Do Your Strategy When You’re Tired
- Erin Clark

- 6 days ago
- 2 min read
Strategy is often treated as a moment of inspiration. A workshop. A deck. A bold statement about the future.
In reality, the most useful strategy work rarely happens when energy is high and optimism is unchecked. It happens when teams are tired enough that reality can’t be ignored.
Not burnt out. Not disengaged. Just tired enough that the fantasy version of next year doesn’t make it into the room.
The optimism trap

When strategy is done in moments of peak energy, organisations consistently overestimate what they can achieve. Capacity is assumed rather than tested. Focus is imagined rather than protected. Momentum is treated as infinite.
The result is familiar: long lists of initiatives, competing priorities, and strategies that look impressive but collapse under delivery pressure.
At TEC, we have deliberately taken a different approach. For the last five years, we have done our own strategy work at the end of cycles. When patience is low. When the cost of complexity is obvious. When there is little appetite for pretending everything can be done at once.

Strategy is not a plan on a page
One of the most common misunderstandings about strategy is that it is a single word or a neatly formatted plan.
It isn’t.
Strategy is an ever-growing list of things you are not doing.
This becomes much clearer when energy is limited. When teams are tired, they stop assuming they will suddenly say yes to everything, launch multiple new initiatives, or maintain excellence across unlimited fronts.

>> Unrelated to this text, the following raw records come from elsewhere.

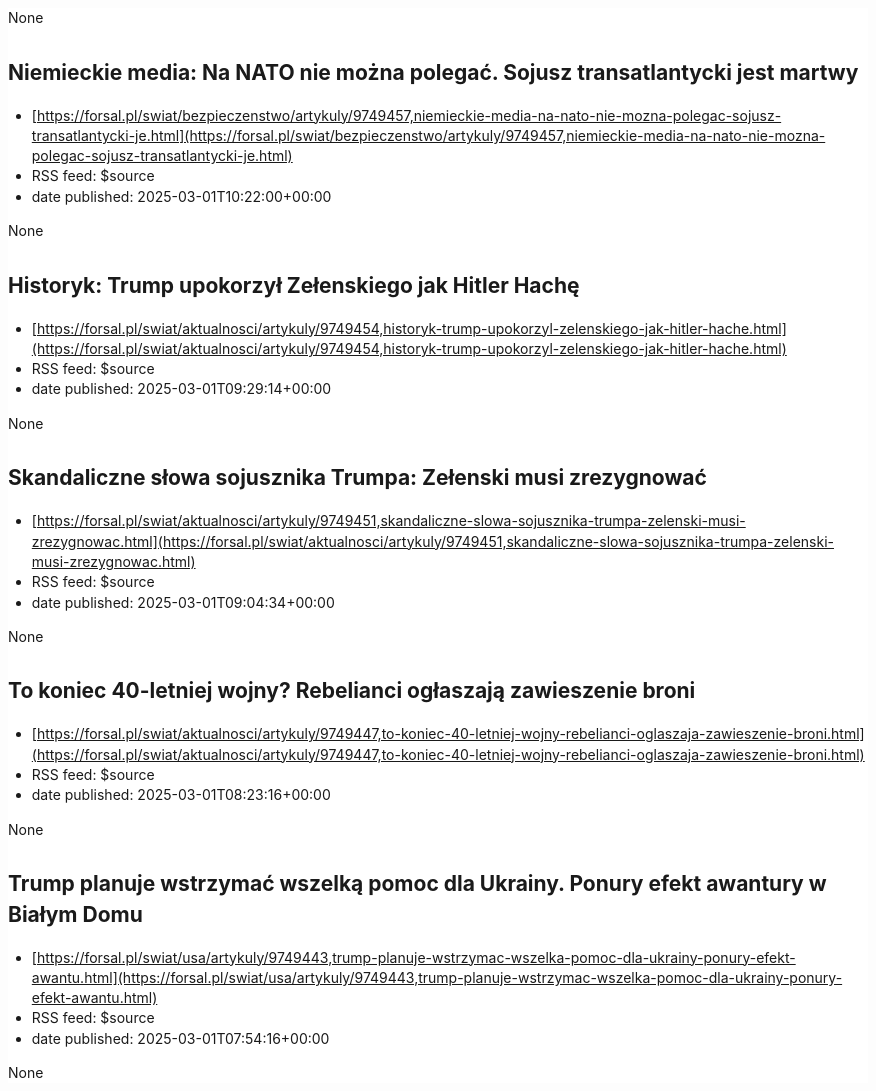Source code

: None

## Niemieckie media: Na NATO nie można polegać. Sojusz transatlantycki jest martwy
 - [https://forsal.pl/swiat/bezpieczenstwo/artykuly/9749457,niemieckie-media-na-nato-nie-mozna-polegac-sojusz-transatlantycki-je.html](https://forsal.pl/swiat/bezpieczenstwo/artykuly/9749457,niemieckie-media-na-nato-nie-mozna-polegac-sojusz-transatlantycki-je.html)
 - RSS feed: $source
 - date published: 2025-03-01T10:22:00+00:00

None

## Historyk: Trump upokorzył Zełenskiego jak Hitler Hachę
 - [https://forsal.pl/swiat/aktualnosci/artykuly/9749454,historyk-trump-upokorzyl-zelenskiego-jak-hitler-hache.html](https://forsal.pl/swiat/aktualnosci/artykuly/9749454,historyk-trump-upokorzyl-zelenskiego-jak-hitler-hache.html)
 - RSS feed: $source
 - date published: 2025-03-01T09:29:14+00:00

None

## Skandaliczne słowa sojusznika Trumpa: Zełenski musi zrezygnować
 - [https://forsal.pl/swiat/aktualnosci/artykuly/9749451,skandaliczne-slowa-sojusznika-trumpa-zelenski-musi-zrezygnowac.html](https://forsal.pl/swiat/aktualnosci/artykuly/9749451,skandaliczne-slowa-sojusznika-trumpa-zelenski-musi-zrezygnowac.html)
 - RSS feed: $source
 - date published: 2025-03-01T09:04:34+00:00

None

## To koniec 40-letniej wojny? Rebelianci ogłaszają zawieszenie broni
 - [https://forsal.pl/swiat/aktualnosci/artykuly/9749447,to-koniec-40-letniej-wojny-rebelianci-oglaszaja-zawieszenie-broni.html](https://forsal.pl/swiat/aktualnosci/artykuly/9749447,to-koniec-40-letniej-wojny-rebelianci-oglaszaja-zawieszenie-broni.html)
 - RSS feed: $source
 - date published: 2025-03-01T08:23:16+00:00

None

## Trump planuje wstrzymać wszelką pomoc dla Ukrainy. Ponury efekt awantury w Białym Domu
 - [https://forsal.pl/swiat/usa/artykuly/9749443,trump-planuje-wstrzymac-wszelka-pomoc-dla-ukrainy-ponury-efekt-awantu.html](https://forsal.pl/swiat/usa/artykuly/9749443,trump-planuje-wstrzymac-wszelka-pomoc-dla-ukrainy-ponury-efekt-awantu.html)
 - RSS feed: $source
 - date published: 2025-03-01T07:54:16+00:00

None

Instead, better questions emerge:
What is the smallest change that will make the biggest impact?
What is quietly draining time, money, or attention?
What can be stopped without the system falling over?
These are not comfortable questions, but they are the ones that create strategies that hold.
Honest strategy designs for reality
Tired strategy strips away performative ambition and forces focus. It favours sustainability over heroics and designs for the version of the organisation that actually shows up in February, not the one that exists on a whiteboard in December.
This often makes the outcome feel underwhelming at first. The strategy may look simple. Even boring. But it is usually achievable, resilient, and far more likely to survive contact with delivery.

The same rule applies with clients
This approach does not change when strategy is done for clients. If anything, it becomes more important.
We start with constraints:
Time
Money
People
Attention
Then we ask a more honest question: given this, what is actually possible?
Not what sounds impressive. Not what looks good in a slide deck. But what can be delivered well, without breaking the system or the people within it.
Clarity over ambition
If a strategy feels heavy, bloated, or exhausting to read, that is usually a signal. Complexity has crept in where decisions should have been made. Strong strategy does not require more ambition. It requires clearer decisions, particularly about what will not be pursued. Sometimes the most effective way to find those decisions is to stop pretending the organisation is not tired, and design accordingly.

At TEC Consulting, we believe strategy should work under real conditions, not ideal ones. Designing from constraints is not pessimism. It is how strategies survive.